O documento "desaconselha" o uso desses títulos, alegadamente, por razões "teológicas, pastorais e... ecumênicas". Nesta última palavra, porém, distingue-se, clara como água, a única verdadeira razão para tal aberração.
Embora reconheça a cooperação singular de Maria na obra da salvação, o texto afirma que esses termos específicos são teologicamente "ambíguos" e que podem levar a "equívocos". Contra o título "Corredentora", o principal argumento apresentado é o risco de obscurecer a Mediação única de Cristo. O prefixo "co-" poderia sugerir uma participação equivalente à de Jesus, diminuindo a verdade revelada fundamental de que Cristo é o único Redentor. Além disso, o título não possuiria fundamento claro nas Sagradas Escrituras nem na Tradição apostólica antiga, sendo de uso relativamente recente. Lembra que o Concílio Vaticano II (claro...), de forma deliberada, evitou o termo para manter a centralidade de Cristo, e afirma que tal doutrina ainda não é madura para uma definição dogmática.
Em relação ao título "Medianeira de todas as graças", o documento reafirma que Cristo é o único Mediador entre Deus e os homens, conforme a Escritura (1Tm 2,5). O uso deste título para Maria poderia gerar "confusão doutrinal", sugerindo que ela seja uma fonte de graça "paralela" ou independente de Cristo. A mediação de Maria é de intercessão e de maternidade, um papel subordinado e dependente da mediação exclusiva de Cristo, de quem fluem todas as graças. Por fim (e aqui chegamos ao cerne da questão toda, o motivo real da publicação desse documento) ambos os títulos representam um obstáculo significativo ao diálogo ecumênico com outras denominações cristãs. Bingo!
A recomendação do documento, por fim, é favorecer títulos como "Mãe do Povo Fiel" ou "Mãe da Igreja", que expressam o papel de Maria de forma teologicamente segura, sem os riscos de desequilíbrio doutrinal associados aos de "Corredentora" e "Medianeira de todas as graças".

* O QUE SE PEDE *
Responda com base no trecho fornecido acima:
1. Que razões o documento alega para desaconselhar o uso desses títulos?
2. Que passagem da Escritura o documento cita ao reafirmar que Cristo é o único Mediador entre Deus e os homens?
3. Que títulos o documento recomenda favorecer?

* TRECHOS DO MATERIAL *
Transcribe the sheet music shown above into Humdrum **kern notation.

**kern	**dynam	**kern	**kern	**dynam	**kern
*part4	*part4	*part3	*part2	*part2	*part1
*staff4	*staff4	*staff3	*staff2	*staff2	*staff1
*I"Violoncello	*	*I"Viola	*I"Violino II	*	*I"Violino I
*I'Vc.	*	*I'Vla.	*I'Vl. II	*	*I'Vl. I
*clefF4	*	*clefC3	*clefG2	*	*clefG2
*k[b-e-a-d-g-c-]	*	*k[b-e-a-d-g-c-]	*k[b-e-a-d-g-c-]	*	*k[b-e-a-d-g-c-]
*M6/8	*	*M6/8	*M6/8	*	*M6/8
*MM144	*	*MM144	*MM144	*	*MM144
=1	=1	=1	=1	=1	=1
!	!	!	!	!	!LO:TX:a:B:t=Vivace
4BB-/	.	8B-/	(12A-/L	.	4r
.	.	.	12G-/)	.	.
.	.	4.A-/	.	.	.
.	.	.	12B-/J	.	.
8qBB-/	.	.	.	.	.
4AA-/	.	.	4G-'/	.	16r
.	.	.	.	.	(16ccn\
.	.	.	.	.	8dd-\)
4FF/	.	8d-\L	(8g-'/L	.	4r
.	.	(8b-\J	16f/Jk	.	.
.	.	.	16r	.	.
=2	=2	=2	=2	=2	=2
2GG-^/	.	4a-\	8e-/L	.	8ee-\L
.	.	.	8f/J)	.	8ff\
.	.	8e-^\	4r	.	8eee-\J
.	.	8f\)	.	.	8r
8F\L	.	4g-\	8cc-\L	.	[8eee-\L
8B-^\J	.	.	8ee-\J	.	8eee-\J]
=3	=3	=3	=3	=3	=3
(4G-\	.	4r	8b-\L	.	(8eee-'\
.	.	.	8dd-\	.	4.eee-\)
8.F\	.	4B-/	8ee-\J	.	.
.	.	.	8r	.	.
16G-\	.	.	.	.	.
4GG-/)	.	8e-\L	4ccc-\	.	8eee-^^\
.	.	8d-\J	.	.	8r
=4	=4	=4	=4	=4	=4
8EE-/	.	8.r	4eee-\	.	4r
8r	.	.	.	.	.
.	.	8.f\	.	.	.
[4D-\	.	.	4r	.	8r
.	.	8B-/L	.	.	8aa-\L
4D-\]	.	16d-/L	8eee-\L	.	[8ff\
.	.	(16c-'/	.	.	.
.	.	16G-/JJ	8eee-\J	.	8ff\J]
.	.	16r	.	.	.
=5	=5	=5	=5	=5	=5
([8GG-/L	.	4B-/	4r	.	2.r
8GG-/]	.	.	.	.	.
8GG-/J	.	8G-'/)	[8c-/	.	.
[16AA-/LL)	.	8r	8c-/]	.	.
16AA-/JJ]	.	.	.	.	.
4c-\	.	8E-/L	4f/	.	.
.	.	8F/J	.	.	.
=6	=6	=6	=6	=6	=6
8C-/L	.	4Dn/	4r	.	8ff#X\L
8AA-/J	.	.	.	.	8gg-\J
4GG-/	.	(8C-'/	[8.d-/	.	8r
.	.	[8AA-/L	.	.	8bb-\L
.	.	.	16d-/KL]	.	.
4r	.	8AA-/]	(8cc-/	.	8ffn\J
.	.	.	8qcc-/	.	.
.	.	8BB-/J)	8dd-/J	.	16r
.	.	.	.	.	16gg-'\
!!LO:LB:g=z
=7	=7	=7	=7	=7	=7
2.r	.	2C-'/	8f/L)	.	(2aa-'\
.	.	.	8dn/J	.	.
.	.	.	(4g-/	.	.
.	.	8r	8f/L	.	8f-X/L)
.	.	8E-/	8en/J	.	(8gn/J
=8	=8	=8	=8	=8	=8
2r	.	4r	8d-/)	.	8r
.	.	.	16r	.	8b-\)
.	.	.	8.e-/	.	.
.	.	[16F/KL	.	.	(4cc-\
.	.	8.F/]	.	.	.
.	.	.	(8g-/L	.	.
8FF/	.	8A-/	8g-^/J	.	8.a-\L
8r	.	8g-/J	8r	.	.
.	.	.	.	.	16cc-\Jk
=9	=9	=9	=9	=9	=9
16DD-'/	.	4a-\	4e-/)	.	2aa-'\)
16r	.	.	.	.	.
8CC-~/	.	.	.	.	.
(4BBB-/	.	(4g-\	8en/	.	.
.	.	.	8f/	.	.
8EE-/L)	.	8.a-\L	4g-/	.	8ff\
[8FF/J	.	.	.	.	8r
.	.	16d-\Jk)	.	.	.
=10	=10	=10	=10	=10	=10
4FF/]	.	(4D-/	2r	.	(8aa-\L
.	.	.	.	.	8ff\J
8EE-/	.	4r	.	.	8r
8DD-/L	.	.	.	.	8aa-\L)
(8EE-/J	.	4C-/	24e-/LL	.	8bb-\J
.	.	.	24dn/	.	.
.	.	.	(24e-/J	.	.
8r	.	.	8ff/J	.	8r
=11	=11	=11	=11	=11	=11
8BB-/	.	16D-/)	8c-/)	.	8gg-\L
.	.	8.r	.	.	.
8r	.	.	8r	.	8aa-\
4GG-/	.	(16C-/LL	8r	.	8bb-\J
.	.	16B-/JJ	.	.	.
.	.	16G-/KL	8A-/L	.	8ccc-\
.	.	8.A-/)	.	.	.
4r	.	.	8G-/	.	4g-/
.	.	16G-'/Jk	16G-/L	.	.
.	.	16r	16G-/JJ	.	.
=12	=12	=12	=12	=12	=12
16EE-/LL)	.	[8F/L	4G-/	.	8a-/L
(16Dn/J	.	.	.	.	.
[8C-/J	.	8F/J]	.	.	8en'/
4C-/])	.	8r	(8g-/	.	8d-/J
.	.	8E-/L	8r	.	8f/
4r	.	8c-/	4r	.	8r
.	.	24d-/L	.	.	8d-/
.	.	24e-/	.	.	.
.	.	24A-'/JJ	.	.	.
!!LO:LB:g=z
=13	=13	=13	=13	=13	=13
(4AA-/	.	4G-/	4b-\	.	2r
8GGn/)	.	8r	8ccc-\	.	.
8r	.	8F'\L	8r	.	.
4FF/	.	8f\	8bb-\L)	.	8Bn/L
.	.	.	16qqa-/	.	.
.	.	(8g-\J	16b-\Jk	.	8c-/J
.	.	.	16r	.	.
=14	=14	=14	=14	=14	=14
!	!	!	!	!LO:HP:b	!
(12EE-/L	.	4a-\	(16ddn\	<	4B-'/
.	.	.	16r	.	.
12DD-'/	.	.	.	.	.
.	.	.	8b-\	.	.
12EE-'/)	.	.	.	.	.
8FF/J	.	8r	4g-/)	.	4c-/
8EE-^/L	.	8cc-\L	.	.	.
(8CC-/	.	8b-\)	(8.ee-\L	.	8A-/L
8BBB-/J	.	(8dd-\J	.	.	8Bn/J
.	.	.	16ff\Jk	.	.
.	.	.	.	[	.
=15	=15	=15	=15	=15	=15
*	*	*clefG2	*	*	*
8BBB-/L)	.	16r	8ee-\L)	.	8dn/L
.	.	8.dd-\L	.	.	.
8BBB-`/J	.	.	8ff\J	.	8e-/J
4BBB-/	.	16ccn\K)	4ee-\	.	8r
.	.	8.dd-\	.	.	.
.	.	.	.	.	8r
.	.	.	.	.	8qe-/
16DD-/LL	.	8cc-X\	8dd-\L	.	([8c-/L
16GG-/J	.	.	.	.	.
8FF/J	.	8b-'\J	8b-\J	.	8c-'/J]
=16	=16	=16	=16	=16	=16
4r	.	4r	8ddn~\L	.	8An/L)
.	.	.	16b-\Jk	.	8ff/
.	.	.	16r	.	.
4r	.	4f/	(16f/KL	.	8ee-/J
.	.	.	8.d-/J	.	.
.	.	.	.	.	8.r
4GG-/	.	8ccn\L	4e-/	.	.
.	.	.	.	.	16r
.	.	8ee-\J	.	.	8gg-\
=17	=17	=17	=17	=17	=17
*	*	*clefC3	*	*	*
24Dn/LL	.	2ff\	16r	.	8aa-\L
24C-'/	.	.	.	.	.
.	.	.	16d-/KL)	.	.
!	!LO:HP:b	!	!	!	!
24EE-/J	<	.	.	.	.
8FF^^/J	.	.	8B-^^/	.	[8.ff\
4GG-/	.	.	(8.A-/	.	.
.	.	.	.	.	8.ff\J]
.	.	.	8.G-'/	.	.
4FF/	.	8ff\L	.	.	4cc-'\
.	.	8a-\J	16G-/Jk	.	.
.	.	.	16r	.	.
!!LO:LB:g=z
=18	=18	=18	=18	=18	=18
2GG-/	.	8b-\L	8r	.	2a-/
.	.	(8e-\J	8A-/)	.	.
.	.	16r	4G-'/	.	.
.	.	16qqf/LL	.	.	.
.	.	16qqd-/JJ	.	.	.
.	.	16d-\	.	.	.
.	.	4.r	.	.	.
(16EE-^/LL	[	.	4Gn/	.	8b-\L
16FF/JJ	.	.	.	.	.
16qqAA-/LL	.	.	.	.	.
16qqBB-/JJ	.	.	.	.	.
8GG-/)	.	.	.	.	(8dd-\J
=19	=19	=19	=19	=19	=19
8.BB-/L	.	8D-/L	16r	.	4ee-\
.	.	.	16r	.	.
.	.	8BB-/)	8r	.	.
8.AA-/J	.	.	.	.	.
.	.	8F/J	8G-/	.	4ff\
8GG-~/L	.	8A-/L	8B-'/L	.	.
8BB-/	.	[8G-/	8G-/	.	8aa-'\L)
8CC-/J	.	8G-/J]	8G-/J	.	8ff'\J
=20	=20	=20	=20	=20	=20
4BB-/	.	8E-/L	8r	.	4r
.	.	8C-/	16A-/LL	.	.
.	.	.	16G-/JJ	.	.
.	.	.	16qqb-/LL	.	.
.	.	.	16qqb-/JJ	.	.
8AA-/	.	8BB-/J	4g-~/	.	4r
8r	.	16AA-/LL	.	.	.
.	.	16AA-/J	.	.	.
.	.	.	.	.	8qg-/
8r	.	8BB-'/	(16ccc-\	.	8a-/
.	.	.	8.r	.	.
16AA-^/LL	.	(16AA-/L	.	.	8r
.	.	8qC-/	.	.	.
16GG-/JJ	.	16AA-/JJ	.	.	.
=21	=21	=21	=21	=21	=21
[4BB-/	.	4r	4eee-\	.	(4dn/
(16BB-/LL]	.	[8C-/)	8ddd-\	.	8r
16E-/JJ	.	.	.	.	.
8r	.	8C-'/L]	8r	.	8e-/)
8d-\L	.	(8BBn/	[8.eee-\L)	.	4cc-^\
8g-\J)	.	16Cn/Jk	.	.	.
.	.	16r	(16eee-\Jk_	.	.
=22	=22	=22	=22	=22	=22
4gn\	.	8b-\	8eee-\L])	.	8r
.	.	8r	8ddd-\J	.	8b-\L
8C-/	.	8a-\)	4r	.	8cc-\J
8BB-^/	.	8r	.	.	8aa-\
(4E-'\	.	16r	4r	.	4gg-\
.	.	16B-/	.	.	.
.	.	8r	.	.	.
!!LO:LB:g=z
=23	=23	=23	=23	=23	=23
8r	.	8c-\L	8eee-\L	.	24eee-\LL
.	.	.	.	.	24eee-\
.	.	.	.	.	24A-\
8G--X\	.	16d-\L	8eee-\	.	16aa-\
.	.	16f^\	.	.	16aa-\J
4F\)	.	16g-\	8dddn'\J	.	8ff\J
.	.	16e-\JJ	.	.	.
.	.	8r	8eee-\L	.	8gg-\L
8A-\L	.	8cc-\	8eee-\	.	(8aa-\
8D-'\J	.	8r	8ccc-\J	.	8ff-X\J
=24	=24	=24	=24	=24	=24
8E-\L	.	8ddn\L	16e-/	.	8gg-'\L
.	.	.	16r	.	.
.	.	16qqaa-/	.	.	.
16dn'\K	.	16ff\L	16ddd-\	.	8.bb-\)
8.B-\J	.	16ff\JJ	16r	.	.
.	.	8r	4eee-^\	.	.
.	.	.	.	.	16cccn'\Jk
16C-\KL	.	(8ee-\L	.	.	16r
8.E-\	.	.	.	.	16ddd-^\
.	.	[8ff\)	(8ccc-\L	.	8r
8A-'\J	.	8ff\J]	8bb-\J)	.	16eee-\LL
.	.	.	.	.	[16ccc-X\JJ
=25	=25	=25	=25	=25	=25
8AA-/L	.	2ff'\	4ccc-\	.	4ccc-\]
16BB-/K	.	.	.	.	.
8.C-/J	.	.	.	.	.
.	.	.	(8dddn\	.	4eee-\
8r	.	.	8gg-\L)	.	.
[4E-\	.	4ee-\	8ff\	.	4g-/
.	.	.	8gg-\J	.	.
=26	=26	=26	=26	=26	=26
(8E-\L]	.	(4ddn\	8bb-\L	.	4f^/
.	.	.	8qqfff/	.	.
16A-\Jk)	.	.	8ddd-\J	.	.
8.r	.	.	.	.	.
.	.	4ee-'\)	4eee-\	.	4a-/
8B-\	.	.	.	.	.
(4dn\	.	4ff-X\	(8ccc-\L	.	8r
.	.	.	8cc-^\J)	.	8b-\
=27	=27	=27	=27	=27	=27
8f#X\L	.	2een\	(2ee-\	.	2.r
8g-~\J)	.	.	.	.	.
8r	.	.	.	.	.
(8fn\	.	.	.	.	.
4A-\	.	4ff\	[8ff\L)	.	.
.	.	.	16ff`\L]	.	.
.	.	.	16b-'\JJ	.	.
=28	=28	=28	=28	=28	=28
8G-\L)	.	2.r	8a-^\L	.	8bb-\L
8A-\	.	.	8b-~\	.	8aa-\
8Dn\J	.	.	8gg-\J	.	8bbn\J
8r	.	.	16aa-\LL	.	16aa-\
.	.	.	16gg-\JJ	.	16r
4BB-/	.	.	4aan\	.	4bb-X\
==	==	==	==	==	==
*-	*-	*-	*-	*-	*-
---
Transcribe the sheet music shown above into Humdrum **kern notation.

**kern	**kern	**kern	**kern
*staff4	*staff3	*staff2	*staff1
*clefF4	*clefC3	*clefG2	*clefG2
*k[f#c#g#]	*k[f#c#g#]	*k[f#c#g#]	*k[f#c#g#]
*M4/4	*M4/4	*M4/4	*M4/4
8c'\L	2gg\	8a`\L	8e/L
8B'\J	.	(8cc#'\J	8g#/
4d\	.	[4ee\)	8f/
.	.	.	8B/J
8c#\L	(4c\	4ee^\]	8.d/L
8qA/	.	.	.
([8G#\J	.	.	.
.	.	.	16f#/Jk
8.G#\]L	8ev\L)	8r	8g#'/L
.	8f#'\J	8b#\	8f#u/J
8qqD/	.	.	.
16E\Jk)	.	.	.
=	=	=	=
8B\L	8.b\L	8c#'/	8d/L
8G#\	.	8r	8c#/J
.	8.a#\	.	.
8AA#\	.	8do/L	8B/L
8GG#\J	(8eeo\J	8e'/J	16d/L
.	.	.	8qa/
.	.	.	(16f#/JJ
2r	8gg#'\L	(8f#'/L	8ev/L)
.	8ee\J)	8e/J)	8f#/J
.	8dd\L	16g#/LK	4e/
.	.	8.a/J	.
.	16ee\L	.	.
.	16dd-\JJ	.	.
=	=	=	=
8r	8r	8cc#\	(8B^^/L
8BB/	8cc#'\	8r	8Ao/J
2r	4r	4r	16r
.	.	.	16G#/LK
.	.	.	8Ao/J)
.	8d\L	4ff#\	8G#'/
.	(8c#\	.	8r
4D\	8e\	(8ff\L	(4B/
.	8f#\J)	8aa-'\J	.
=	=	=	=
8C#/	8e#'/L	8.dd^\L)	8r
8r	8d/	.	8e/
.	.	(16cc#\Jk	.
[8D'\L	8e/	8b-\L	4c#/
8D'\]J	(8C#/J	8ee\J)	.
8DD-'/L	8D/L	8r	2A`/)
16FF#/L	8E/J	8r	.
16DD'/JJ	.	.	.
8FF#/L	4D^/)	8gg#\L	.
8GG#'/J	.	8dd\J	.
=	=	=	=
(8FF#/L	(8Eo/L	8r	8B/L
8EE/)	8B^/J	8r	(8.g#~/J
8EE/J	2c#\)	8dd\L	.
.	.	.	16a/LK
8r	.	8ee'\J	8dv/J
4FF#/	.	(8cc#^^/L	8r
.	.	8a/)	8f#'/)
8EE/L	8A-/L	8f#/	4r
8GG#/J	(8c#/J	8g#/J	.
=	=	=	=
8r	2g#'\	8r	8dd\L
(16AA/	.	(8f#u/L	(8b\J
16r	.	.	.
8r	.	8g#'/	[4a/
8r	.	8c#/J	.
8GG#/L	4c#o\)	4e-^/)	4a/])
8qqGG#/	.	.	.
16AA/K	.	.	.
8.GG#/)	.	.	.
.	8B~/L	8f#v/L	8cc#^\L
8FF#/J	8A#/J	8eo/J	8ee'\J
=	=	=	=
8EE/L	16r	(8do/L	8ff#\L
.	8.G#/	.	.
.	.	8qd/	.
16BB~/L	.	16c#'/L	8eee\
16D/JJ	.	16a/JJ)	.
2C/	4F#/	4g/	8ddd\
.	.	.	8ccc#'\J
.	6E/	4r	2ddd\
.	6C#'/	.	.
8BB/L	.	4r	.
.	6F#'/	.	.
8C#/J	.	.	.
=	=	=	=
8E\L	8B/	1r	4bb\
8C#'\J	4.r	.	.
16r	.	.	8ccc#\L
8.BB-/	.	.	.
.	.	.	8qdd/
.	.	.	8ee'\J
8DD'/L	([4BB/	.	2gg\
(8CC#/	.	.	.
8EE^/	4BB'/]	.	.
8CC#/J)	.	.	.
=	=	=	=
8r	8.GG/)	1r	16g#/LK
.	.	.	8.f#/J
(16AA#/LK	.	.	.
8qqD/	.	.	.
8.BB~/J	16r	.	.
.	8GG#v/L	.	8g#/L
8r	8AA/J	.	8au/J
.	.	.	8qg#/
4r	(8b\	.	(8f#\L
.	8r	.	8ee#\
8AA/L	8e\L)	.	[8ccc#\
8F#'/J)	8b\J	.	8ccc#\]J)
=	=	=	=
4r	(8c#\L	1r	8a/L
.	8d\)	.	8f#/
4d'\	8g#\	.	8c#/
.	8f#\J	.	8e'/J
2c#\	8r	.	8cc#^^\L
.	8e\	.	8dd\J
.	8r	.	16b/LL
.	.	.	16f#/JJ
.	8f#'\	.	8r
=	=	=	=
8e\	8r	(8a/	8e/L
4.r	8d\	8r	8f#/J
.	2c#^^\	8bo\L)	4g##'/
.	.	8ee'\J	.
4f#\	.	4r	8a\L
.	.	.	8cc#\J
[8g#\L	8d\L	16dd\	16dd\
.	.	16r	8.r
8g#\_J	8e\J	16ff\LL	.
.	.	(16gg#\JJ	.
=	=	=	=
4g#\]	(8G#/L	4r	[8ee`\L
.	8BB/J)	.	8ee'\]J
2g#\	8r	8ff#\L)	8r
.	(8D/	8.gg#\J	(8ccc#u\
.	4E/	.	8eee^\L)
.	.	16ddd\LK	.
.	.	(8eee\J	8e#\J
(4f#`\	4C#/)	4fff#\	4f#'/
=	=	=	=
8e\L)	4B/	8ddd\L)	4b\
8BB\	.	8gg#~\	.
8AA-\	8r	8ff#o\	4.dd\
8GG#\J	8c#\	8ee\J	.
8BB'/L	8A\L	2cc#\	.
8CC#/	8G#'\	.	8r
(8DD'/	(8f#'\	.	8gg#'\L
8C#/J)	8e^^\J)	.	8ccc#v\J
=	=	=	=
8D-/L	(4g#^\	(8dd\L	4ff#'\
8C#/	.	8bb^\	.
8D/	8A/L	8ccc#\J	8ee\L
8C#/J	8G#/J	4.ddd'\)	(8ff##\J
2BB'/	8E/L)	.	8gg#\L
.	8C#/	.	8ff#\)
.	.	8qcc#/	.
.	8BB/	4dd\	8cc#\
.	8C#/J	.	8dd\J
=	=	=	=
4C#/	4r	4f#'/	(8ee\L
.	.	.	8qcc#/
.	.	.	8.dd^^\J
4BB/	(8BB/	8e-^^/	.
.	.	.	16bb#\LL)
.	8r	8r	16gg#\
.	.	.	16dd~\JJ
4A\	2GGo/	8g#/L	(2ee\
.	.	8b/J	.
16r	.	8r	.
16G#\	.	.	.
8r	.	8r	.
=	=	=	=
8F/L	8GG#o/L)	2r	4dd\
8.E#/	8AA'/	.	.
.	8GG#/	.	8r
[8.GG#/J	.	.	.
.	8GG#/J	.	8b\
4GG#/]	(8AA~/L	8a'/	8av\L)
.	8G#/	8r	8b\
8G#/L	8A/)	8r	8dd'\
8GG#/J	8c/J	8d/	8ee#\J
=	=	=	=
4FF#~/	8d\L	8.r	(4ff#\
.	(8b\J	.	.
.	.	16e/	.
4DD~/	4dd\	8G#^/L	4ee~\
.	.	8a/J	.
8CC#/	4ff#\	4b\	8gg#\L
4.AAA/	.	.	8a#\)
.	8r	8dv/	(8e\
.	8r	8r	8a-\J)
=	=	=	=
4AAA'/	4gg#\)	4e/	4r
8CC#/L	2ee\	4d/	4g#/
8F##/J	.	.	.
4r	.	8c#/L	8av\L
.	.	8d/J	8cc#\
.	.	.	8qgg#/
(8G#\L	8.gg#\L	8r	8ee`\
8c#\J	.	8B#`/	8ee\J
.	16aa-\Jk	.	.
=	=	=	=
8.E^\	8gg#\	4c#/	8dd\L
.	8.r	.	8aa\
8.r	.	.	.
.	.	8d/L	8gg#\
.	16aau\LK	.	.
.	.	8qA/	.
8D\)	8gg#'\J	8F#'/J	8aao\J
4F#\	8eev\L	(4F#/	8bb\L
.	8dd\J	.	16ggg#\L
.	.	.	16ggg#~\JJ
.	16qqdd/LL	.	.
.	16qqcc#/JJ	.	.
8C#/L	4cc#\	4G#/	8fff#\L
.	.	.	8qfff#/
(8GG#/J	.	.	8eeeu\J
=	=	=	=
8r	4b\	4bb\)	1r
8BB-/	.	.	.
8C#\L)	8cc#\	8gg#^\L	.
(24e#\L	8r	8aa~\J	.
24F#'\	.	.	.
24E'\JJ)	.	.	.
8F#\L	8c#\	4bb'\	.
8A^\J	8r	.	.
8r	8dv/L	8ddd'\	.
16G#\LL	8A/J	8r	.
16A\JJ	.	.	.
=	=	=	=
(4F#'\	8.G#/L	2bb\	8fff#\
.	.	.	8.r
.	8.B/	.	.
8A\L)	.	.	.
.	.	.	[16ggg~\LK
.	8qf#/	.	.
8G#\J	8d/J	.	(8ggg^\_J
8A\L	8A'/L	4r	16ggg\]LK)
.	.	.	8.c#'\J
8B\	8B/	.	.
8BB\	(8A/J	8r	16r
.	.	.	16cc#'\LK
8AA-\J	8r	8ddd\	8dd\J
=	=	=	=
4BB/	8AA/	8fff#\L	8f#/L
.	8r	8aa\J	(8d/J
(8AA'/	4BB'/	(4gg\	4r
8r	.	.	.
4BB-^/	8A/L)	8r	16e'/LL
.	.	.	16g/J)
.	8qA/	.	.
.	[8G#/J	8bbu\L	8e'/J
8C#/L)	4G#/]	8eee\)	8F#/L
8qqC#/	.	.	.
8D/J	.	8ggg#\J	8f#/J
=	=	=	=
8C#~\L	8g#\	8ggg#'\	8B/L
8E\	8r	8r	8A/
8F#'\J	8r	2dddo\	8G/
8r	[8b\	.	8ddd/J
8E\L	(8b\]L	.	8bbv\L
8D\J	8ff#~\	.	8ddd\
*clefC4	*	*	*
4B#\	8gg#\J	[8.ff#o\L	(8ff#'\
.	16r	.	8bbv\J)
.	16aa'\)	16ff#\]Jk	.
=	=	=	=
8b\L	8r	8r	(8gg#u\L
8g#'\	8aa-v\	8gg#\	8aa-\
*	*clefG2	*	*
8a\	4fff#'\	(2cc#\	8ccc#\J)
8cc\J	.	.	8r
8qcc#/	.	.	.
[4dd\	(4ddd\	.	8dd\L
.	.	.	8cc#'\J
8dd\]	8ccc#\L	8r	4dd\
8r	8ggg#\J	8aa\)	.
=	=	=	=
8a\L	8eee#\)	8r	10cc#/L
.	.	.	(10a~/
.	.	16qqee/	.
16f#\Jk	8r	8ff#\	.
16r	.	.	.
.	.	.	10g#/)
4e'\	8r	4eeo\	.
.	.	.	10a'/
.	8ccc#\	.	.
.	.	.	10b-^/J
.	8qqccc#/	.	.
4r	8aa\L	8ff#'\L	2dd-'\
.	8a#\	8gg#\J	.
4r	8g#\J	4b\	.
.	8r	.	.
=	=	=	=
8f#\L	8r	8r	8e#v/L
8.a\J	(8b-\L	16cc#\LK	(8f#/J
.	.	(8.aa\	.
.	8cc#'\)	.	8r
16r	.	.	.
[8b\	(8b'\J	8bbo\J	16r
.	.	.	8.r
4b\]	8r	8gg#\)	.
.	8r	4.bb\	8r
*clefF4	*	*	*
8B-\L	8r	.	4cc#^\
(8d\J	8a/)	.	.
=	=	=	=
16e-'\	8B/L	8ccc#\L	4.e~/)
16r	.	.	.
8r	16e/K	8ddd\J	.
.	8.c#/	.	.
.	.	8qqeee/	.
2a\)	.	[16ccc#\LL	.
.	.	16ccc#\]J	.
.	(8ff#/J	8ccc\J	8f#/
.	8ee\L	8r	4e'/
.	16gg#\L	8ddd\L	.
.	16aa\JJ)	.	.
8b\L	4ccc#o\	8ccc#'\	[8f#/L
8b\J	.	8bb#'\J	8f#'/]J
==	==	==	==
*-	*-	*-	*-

* RESPOSTA DO EXERCÍCIO *
1. Razões teológicas, pastorais e ecumênicas.
2. 1Tm 2,5.
3. "Mãe do Povo Fiel" e "Mãe da Igreja".